Work item => Reproduce the lines of the items below verbatim, starting at the line containing "Daycent (Vencida/Cancelada)" and ending at the line containing "средства фондов кап.", with both of those lines included. Omit the pictures from your reproduction.

++++ Provided records

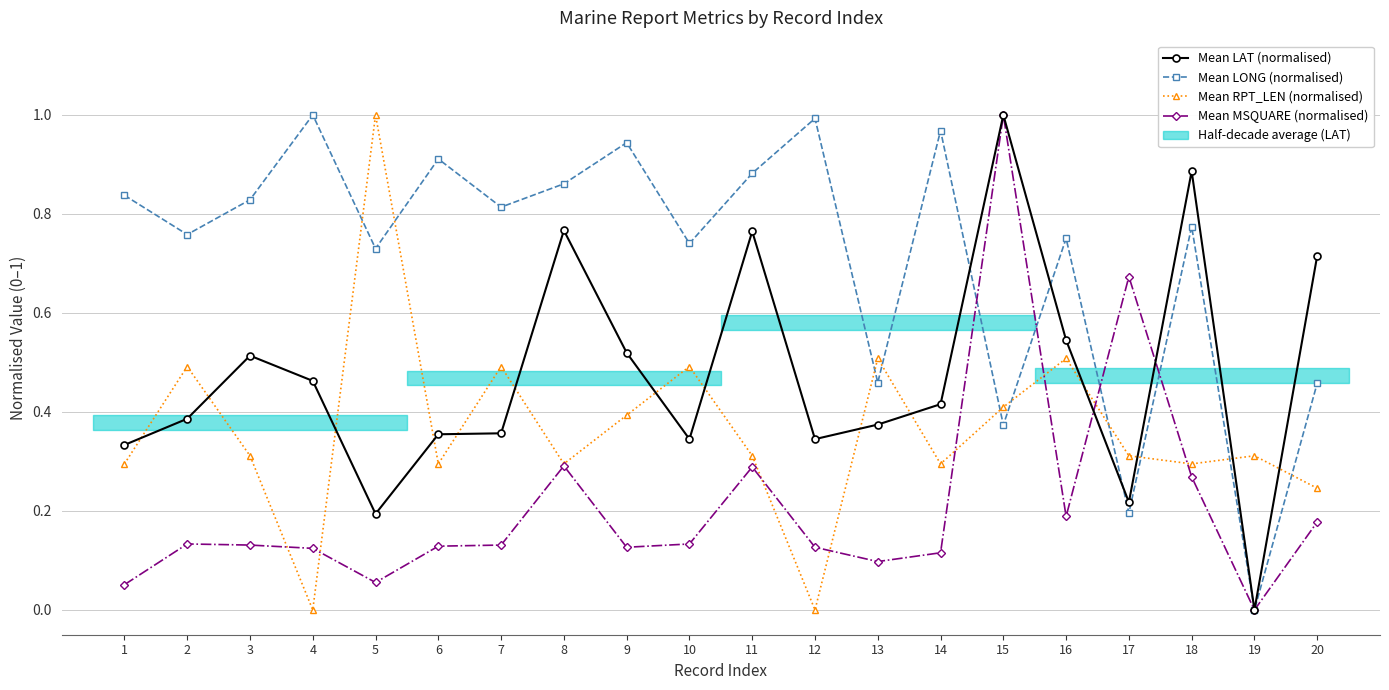

Reading right to left, list all the values displayed in this chart.

Mean LAT (normalised): 20=0.7	19=0.0	18=0.9	17=0.2	16=0.5	15=1.0	14=0.4	13=0.4	12=0.3	11=0.8	10=0.3	9=0.5	8=0.8	7=0.4	6=0.4	5=0.2	4=0.5	3=0.5	2=0.4	1=0.3
Mean LONG (normalised): 20=0.5	19=0.0	18=0.8	17=0.2	16=0.8	15=0.4	14=1.0	13=0.5	12=1.0	11=0.9	10=0.7	9=0.9	8=0.9	7=0.8	6=0.9	5=0.7	4=1.0	3=0.8	2=0.8	1=0.8
Mean RPT_LEN (normalised): 20=0.2	19=0.3	18=0.3	17=0.3	16=0.5	15=0.4	14=0.3	13=0.5	12=0.0	11=0.3	10=0.5	9=0.4	8=0.3	7=0.5	6=0.3	5=1.0	4=0.0	3=0.3	2=0.5	1=0.3
Mean MSQUARE (normalised): 20=0.2	19=0.0	18=0.3	17=0.7	16=0.2	15=1.0	14=0.1	13=0.1	12=0.1	11=0.3	10=0.1	9=0.1	8=0.3	7=0.1	6=0.1	5=0.1	4=0.1	3=0.1	2=0.1	1=0.1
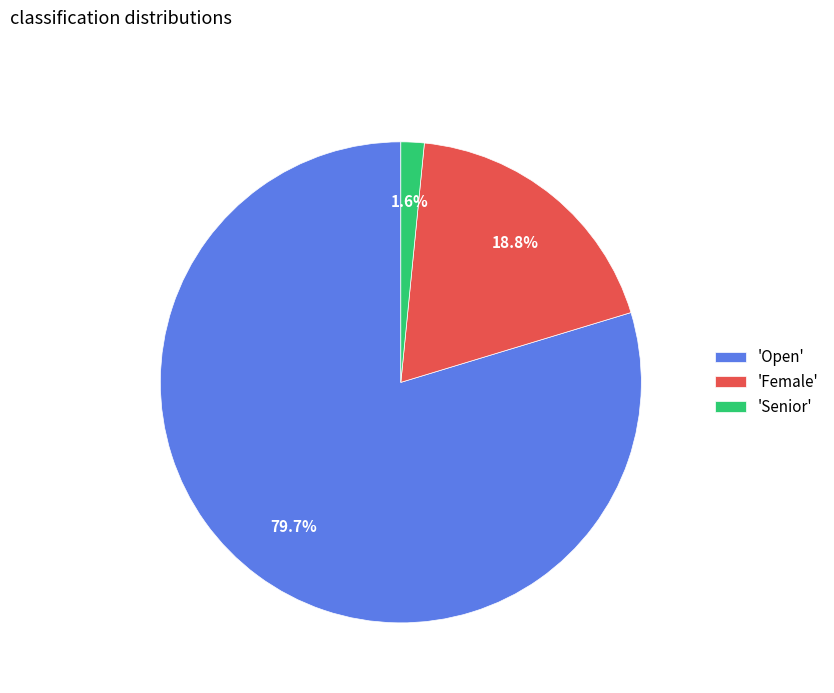

To the nearest percent, what is the average slice percentage?

33%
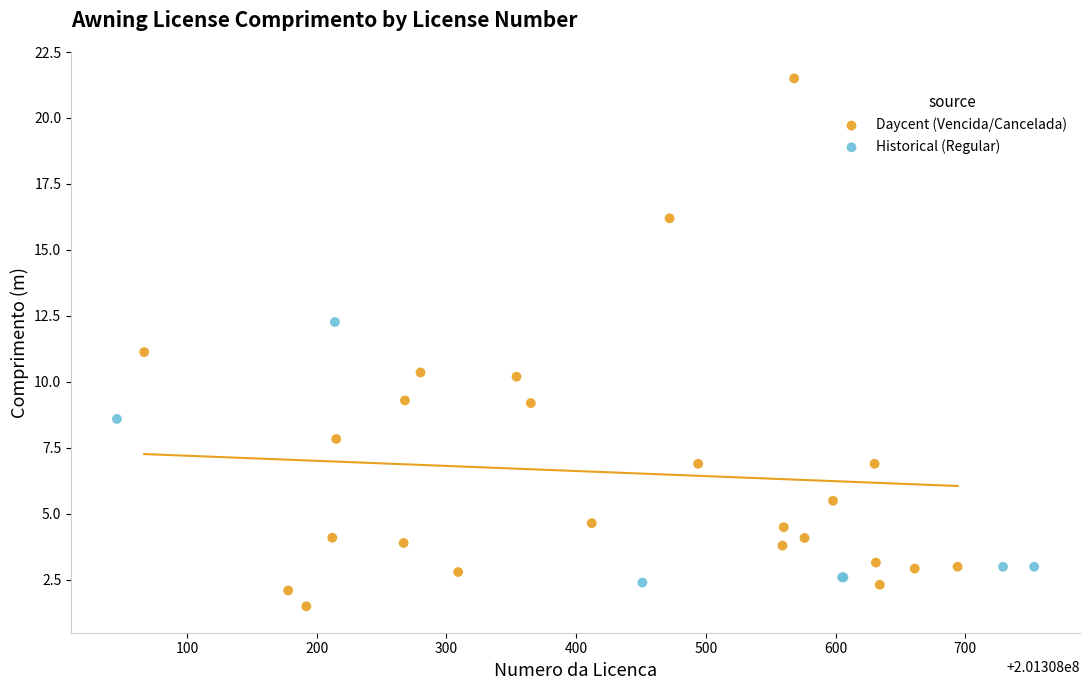

Which series contains the lowest Y value?

Daycent (Vencida/Cancelada)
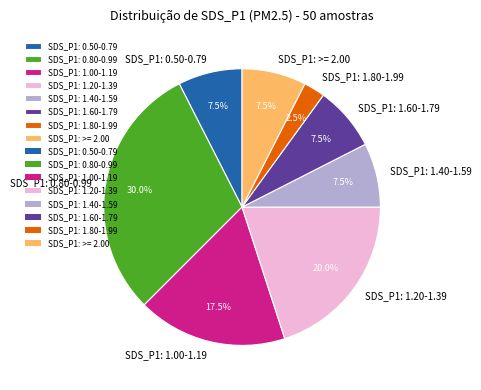

Does SDS_P1: 0.80-0.99 account for over 50% of the chart?

No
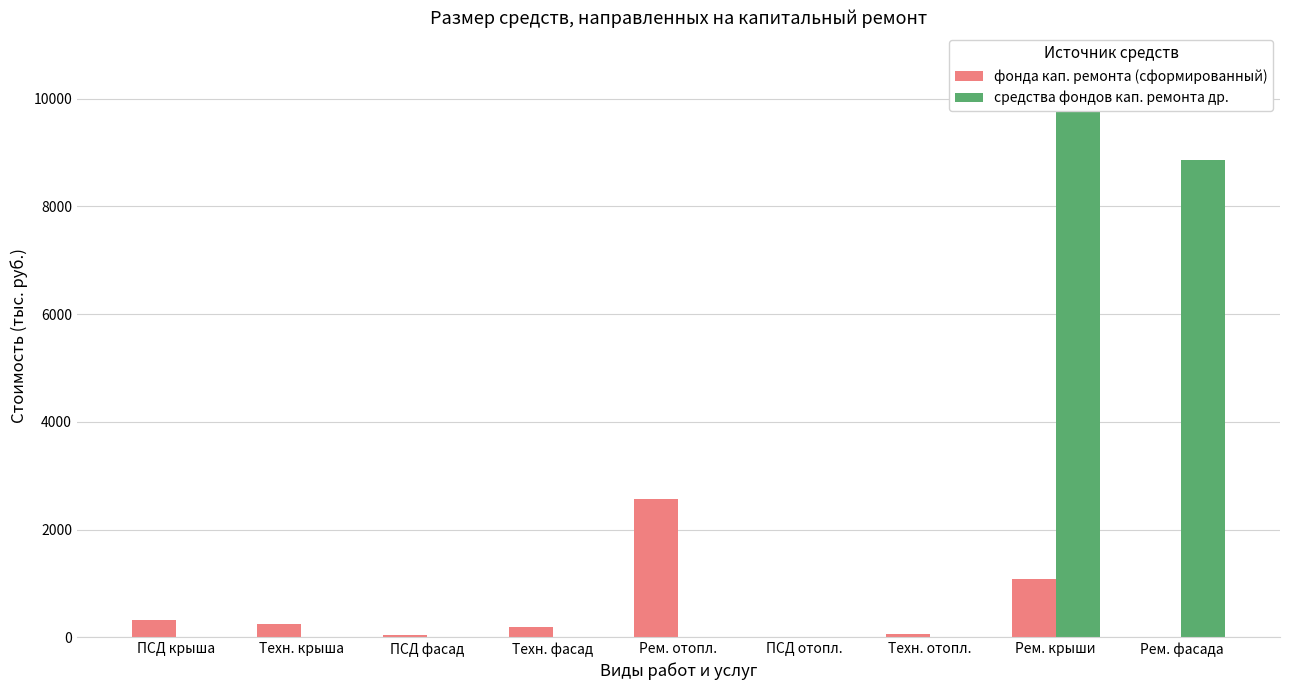

Reading right to left, what are all the values shown in this chart?

фонда кап. ремонта (сформированный): 0.0	1079.8	55.0	13.0	2571.9	190.5	44.9	253.6	319.9
средства фондов кап. ремонта др.: 8871.0	10689.8	0.0	0.0	0.0	0.0	0.0	0.0	0.0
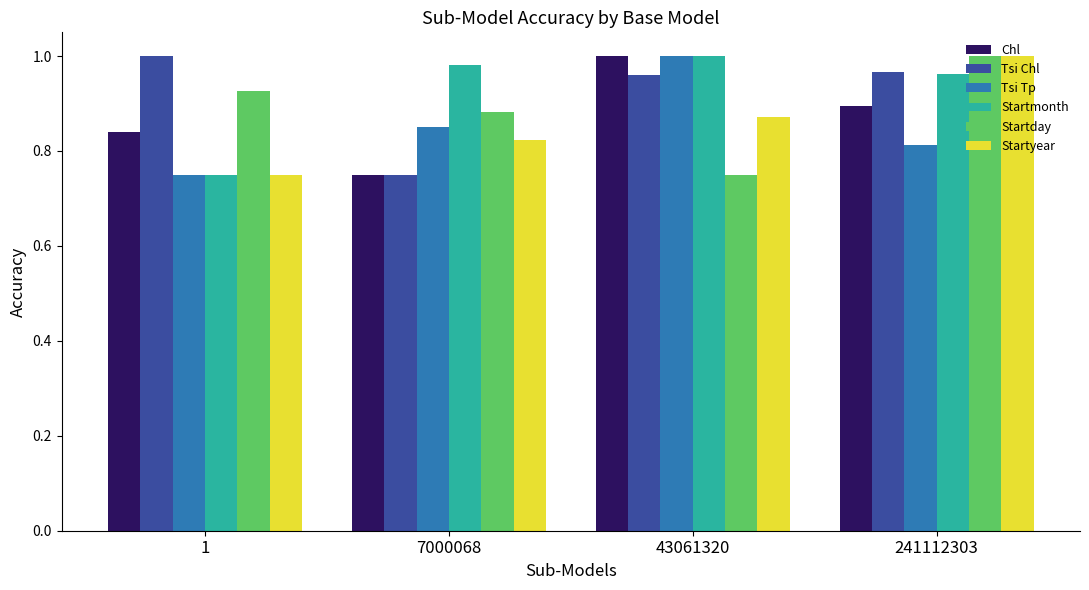

What is the difference between the highest and lowest values at 241112303?

0.2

++++++++

Solution for this problem =>
Daycent (Vencida/Cancelada)

Does SDS_P1: 0.80-0.99 account for over 50% of the chart?

No

Reading right to left, what are all the values shown in this chart?

фонда кап. ремонта (сформированный): 0.0	1079.8	55.0	13.0	2571.9	190.5	44.9	253.6	319.9
средства фондов кап. ремонта др.: 8871.0	10689.8	0.0	0.0	0.0	0.0	0.0	0.0	0.0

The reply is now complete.